■ **SUPPLIED RECORDS**
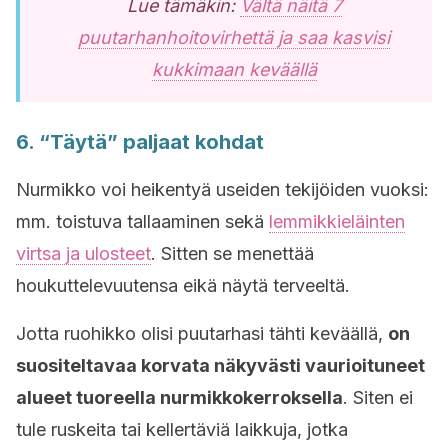
Lue tämäkin:
Vältä näitä 7
puutarhanhoitovirhettä ja saa kasvisi
kukkimaan keväällä
6. “Täytä” paljaat kohdat
Nurmikko voi heikentyä useiden tekijöiden vuoksi:
mm. toistuva tallaaminen sekä
lemmikkieläinten
virtsa ja ulosteet
. Sitten se menettää
houkuttelevuutensa eikä näytä terveeltä.
Jotta ruohikko olisi puutarhasi tähti keväällä,
on
suositeltavaa korvata näkyvästi vaurioituneet
alueet tuoreella nurmikkokerroksella
. Siten ei
tule ruskeita tai kellertäviä laikkuja, jotka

■ **WHAT YOU ARE ASKED TO DO**
Beginning with the line that holds "kukkimaan keväällä" and ending with the last line of the material, output each line exactly and nothing beyond them.

■ **SOLVED EXERCISE**
kukkimaan keväällä
6. “Täytä” paljaat kohdat
Nurmikko voi heikentyä useiden tekijöiden vuoksi:
mm. toistuva tallaaminen sekä
lemmikkieläinten
virtsa ja ulosteet
. Sitten se menettää
houkuttelevuutensa eikä näytä terveeltä.
Jotta ruohikko olisi puutarhasi tähti keväällä,
on
suositeltavaa korvata näkyvästi vaurioituneet
alueet tuoreella nurmikkokerroksella
. Siten ei
tule ruskeita tai kellertäviä laikkuja, jotka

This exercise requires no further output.